TASK DIRECTIONS>
Show every line below where "section" appears.

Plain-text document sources
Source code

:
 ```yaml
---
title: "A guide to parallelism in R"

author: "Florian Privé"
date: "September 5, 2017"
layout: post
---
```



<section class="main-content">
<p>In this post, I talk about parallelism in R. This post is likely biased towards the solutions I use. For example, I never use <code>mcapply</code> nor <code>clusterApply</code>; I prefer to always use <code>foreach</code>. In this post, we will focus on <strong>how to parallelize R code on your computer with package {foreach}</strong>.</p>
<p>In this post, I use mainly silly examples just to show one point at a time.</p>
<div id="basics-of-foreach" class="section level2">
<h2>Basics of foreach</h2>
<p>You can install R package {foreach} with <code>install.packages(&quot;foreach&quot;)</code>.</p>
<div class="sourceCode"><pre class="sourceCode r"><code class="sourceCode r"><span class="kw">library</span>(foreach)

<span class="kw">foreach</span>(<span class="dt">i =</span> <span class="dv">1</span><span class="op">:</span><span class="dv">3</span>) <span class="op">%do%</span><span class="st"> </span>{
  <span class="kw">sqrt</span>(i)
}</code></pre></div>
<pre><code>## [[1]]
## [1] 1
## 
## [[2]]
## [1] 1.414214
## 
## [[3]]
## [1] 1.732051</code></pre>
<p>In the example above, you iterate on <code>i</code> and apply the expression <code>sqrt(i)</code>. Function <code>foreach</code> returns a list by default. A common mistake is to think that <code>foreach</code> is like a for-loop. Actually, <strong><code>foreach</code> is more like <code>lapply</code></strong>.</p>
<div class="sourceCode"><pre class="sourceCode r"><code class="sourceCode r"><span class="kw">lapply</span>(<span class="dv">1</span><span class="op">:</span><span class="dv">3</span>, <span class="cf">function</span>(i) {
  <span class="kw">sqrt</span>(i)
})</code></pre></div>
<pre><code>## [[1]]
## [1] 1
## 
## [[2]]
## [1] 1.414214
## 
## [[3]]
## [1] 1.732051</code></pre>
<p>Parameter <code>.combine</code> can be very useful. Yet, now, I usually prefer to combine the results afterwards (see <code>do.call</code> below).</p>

RESPONSE BELOW>
<section class="main-content">
<div id="basics-of-foreach" class="section level2">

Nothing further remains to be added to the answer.